Tammy Daybell: "In the Way"

Tammy Daybell, Chad's then-wife, was found dead in her home in October 2019. The librarian and educator was 49. A coroner did not initially perform an autopsy, saying a heart attack was the apparent cause of death. But suspicions later led Tammy's body to be exhumed, and the cause of death was changed to homicide: asphyxiation by suffocation.

In her closing argument this week, Fremont County Prosecutor Lindsey Blake said Chad Daybell influenced the coroner's initial ruling by fabricating details about Tammy's medical condition. It was all part of a plan, Blake said, for Chad to eliminate his wife so he could be with Lori Vallow.

Months earlier, Vallow's brother had shot and killed her husband, Charles. "A little over 24 hours from reporting his wife's death," Blake said in her closing argument, "Chad messages Lori: 'I know exactly how you feel. I'm feeling sad, but it isn't for the reason everyone thinks!'"

At the time, Vallow was on a trip to Hawaii. Blake said Vallow had grown frustrated with Daybell, sending him a text saying they couldn't be together until things changed. "What needs to change?" the prosecutor asked the jurors. "Tammy's in the way."

Daybell responded to Vallow's message, Blake added, by saying that being with Vallow was the only thing that mattered to him. "Lori manipulates Chad with sex," Blake said. "From the minute he met her, he wanted to be with her - and she knew it."

Chad Daybell

Chad Daybell was sentenced to death for the murders of his former wife and girlfriend’s two youngest children.

Discovery of the Children's Bodies

Blake also described how Vallow began asking Daybell about possible plans involving Tylee and JJ. "About a month after Charles' passing, Lori's asking Chad, 'Do you think there is a perfectly orchestrated plan to take the children?'" Blake said, displaying an image of Vallow's text message to Daybell in court.

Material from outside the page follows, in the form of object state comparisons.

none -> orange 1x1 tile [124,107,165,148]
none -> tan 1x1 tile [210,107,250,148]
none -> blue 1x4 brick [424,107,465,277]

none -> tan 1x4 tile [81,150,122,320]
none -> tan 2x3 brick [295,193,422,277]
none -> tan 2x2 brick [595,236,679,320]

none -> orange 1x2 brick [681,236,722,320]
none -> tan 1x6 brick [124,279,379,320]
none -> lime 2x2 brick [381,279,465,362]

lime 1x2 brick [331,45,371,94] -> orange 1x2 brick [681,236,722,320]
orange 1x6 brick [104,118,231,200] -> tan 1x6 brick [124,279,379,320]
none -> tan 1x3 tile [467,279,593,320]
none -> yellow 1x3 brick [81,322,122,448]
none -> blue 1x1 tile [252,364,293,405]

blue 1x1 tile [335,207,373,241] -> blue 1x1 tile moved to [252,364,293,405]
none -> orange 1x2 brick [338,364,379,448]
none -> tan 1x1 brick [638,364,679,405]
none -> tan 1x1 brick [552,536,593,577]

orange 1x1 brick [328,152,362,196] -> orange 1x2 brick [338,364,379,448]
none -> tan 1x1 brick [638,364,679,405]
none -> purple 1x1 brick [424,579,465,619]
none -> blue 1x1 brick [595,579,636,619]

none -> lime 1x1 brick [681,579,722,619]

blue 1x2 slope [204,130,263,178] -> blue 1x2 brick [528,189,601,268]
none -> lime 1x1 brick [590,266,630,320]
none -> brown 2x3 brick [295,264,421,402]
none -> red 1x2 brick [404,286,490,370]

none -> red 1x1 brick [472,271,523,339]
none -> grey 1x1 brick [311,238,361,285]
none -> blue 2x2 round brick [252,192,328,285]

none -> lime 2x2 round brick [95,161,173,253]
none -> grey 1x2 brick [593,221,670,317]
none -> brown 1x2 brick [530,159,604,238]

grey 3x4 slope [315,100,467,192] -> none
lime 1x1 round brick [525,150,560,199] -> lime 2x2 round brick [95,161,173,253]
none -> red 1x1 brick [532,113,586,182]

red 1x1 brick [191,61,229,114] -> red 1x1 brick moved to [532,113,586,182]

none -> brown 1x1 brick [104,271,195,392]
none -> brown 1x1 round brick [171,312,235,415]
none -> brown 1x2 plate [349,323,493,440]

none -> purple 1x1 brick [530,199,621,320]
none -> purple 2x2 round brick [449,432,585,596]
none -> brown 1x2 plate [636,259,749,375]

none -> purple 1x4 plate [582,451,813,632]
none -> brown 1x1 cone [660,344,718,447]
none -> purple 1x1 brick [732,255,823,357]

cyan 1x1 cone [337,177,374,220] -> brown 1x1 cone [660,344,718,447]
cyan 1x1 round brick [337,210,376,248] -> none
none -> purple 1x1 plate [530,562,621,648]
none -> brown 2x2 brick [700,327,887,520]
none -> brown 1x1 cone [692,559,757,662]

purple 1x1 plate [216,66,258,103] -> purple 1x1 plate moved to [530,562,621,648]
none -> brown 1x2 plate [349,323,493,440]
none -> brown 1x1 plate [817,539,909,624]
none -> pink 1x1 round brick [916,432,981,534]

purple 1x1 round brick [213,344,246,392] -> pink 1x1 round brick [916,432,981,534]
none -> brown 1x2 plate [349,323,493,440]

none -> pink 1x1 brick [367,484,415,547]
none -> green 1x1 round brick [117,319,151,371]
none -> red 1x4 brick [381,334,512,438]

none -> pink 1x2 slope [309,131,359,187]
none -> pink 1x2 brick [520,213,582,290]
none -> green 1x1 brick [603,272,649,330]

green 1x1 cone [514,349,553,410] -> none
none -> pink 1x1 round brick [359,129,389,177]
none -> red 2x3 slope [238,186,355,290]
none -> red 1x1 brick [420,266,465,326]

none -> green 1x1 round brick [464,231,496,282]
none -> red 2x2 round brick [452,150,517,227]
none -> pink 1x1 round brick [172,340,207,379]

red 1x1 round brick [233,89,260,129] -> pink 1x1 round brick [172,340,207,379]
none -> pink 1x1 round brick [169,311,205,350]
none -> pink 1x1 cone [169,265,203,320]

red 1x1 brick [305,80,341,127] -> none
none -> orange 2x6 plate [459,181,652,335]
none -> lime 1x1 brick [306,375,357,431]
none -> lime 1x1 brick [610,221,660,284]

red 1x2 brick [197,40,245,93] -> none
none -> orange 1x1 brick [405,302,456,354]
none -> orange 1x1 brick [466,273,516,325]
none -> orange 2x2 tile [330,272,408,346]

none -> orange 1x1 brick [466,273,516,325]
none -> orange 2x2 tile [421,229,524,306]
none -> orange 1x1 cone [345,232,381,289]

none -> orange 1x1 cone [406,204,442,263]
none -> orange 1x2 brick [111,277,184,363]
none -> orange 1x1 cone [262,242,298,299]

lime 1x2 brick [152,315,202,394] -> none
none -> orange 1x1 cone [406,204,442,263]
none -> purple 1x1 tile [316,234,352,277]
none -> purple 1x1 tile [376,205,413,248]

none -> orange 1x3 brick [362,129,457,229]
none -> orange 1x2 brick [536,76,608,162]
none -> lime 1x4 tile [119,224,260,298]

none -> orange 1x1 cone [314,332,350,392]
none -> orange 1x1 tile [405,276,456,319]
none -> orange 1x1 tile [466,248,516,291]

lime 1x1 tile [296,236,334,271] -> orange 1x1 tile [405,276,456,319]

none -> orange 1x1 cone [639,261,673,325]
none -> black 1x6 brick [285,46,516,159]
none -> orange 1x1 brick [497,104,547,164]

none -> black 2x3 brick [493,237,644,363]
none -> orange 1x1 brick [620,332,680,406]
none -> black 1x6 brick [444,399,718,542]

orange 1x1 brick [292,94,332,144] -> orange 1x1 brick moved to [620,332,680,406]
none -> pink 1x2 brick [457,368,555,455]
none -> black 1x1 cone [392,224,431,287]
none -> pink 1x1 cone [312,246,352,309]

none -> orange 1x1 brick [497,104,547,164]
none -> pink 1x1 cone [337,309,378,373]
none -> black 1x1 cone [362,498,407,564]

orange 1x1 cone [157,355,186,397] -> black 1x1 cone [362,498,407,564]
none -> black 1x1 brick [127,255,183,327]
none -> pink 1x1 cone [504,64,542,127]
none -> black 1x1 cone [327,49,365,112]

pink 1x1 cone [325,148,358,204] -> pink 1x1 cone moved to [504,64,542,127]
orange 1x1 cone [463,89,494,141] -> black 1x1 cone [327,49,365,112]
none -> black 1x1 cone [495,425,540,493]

"There is a plan being orchestrated for the children," Daybell replied in the exchange of messages. "I was shown last night how it fit together again." The children's bodies were found in June 2020 and buried on property in Rexburg owned by Daybell.

Horrific and heart-wrenching photos from the scene were shown to the jury early in the trial. "Tylee's DNA was found on a pickax and a shovel that were in the defendant's garage," Blake told the jury as she reviewed the evidence in her closing argument on Wednesday.

Beliefs and "Death Percentages"

Blake said Daybell used a numerical system to rate members of his and Vallow Daybell's family, with higher numbers reserved for people whom he assessed as being overtaken by dark forces. "Chad said if someone's a zombie, the body has to die," Blake told the jury.

Chad Daybell also was charged with two counts of insurance fraud. Prosecutors say he maxed out Tammy's life insurance policy the month before she died, with himself as a beneficiary. Less than a month after Tammy's death, he married Lori Vallow in Hawaii.

The Role of Extreme Beliefs

Chad Daybell and Lori Vallow Daybell were indicted together on the murder charges in May 2021; their cases were split at Daybell's request. Vallow Daybell was sentenced to multiple life terms in prison last year for the three deaths in Idaho.

Melanie Gibb, a confidante of Vallow Daybell's, testified last year that she saw her friend become increasingly involved with Chad Daybell, with the pair telling her that they had been married in a previous life. They spoke of being joined for eternity and leading 144,000 people in the end times, as described in the Book of Revelation, Gibb said.

Gibb said the couple also shared beliefs about people being overtaken by dark, evil energy. The criminal indictment cites text messages between the pair "regarding death percentages for Tammy" Daybell, as well as messages about her being in limbo, and Tammy "being possessed by a spirit named Viola."

Lori Vallow Daybell's Legal Battles

In addition to the charges in Idaho, Vallow Daybell has been extradited to Arizona to face charges related to her former husband's death in July 2019 and an attempt on the life of her niece's ex-husband.

Lori Vallow Daybell says there were multiple problems with her Maricopa County, Arizona, trial last month, and she wants it redone. She is accused of conspiring with her brother to kill her former husband, Charles Vallow.